BakeWiz - Predicting Baking Machine Failures

Markel Baking Systems is a a product-based company that sells baking machinery and systems. Their clients consist of huge baking companies that could lose millions of dollars in case a single production system machine would stop working. It is therefore essential that Markel offers a sevice that antecipates machine failure, thus saving technician's long working hours and keeping customer satisfaction. With this is mind, we created an app that uses past production system data to predict potential machine failures.

Bakewiz project picture



4 weeks

4 person team

My roles

UX Researcher

UX Designer

UI Designer


Screen Design




Paper + Pencil



main screens

After researching Markel's sale-cycle and customer base, as well as the value proposition of a mobile-app for Markel, we created BakeWiz. It uses predictive analytics to communicate machinery and system failure information to Markel's customers in an way that is accessible to non-technicians and technicians alike. Loaded with machinery use data, BakeWiz can identify the most probable failure points when a system decreases production performance. That way, a machine can be fixed before it completely stops operating and therefore causes a halt in production.


General stakeholder model

We started with some background research on our client and their four branches, and then mapped out relevant stakeholders in Markel's business. Understanding the client gave us insight into domains where a service-based app would add value to Markel while helping its customers.

target model


Assumptions and Reversed Assumptions

The team came up with 13 assumptions that we found applicable to the client. We then reversed these assumptions in order to visualize scenarios where they wouldn't be true. By doing so we were encouraged to think about extreme solutions based on reversed assumptions.

white board with assumptions


The team then focused on a problem that resulted from a combination of assumptions: "Machines are Hard to Operate", meaning they are complex and capable of failures. That problem resulted in 20 questions on possible modifications to solve it.

white board with questions

Collaborative Sketches of Concepts

The team discussed four possible solutions for the chosen problem:

  1. Educational Tool for Retailers
  2. Problem Failure Diagnostics
  3. Remote Control
  4. Factory Layout Design

We then collaboratively created a low-fidelity screen map with flow and functionalities for each of them. Every team member had two minutes to collaborate on a map and then had to move on to the next one.

white board with collaborative sketches

Value Proposition

We evaluated the values offered to the client on our two most promissing ideas.

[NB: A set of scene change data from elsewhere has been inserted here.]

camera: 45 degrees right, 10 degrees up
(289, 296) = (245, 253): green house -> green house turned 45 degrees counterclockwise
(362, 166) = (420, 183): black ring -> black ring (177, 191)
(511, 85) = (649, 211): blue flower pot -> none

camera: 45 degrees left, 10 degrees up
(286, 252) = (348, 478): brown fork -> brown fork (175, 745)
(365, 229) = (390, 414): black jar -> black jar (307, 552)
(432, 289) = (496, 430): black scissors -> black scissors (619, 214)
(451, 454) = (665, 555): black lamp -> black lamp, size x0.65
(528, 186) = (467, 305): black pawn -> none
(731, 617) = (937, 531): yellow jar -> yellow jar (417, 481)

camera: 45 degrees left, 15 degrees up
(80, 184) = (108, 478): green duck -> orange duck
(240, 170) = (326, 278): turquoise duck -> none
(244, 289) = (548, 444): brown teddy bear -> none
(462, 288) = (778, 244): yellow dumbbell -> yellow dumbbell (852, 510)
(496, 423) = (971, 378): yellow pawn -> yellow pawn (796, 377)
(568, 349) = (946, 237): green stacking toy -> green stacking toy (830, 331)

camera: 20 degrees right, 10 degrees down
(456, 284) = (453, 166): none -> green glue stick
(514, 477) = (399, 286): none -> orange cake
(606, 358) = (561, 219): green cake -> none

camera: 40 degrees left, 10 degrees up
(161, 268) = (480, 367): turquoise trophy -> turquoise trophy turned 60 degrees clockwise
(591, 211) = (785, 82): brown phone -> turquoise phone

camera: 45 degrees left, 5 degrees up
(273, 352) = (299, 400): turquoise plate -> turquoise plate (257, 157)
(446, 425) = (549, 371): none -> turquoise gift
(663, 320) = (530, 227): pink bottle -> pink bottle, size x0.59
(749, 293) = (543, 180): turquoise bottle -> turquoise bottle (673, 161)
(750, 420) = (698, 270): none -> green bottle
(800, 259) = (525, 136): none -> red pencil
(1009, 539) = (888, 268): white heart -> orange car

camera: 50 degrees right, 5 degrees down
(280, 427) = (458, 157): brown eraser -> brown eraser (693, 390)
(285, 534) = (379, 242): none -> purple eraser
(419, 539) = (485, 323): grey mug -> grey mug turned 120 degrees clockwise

We then opted for a configuration system to increase consulting efficiency between Markel and consumer.

white board with value proposition

Screen Flow

We discussed the screen flow, keeping in mind the main functions of our app and which screen would transition to another.

white board with user case


Low-Fidelity Wireframe

We adapted the screen map draft to a low fidelity wireframe that allowed us a more clear view on what the flow would look like.

low fidelity wireframe

Follow up Research

To validate our purchasing process assumption, we reached out to both the engineering and the sales teams of Reading Bakery Systems, a branch of Markel Food Groups. None of them mentioned any major breakdown and neither of them supported the idea that our proposed mobile service would carry that much value. For that reason, we then decided to change our solution to our second most promising idea, diagnostics.

Revamping the Workflow

Our new workflow was entirely based on the idea of directing the user to the malfunctioning machine as quickly as possible. Instead of a holistic view of the system, we highlight potential breakdowns only, thus directing to the physical location of the affected machine with fixing instructions on the next screen.

new flow

Mobile Diagnostic Service

From our research, we learned that the production system offered by Markel is large and complex, with numerous components where failures could possibly impact production. Yet, no good reporting system is available so that technicians could quickly locate these failures. Due to short time-schedule and change of direction, our first wireframes were already medium-fidelity.

first version of high fidelity screen

Computer Vision Microinteraction

We also wanted to demonstrate how the technician could use Computer Vision to spot external machinery problems.


High-Fidelity Screens

We then created our high-fidelity screens, which allow the user an easy navigation to the most probable cause of production decrease.

high-fidelity prototype

Road Map

Finally, in order to show potential future appliances to be developed and the likely evolution of our app, we created a roadmap.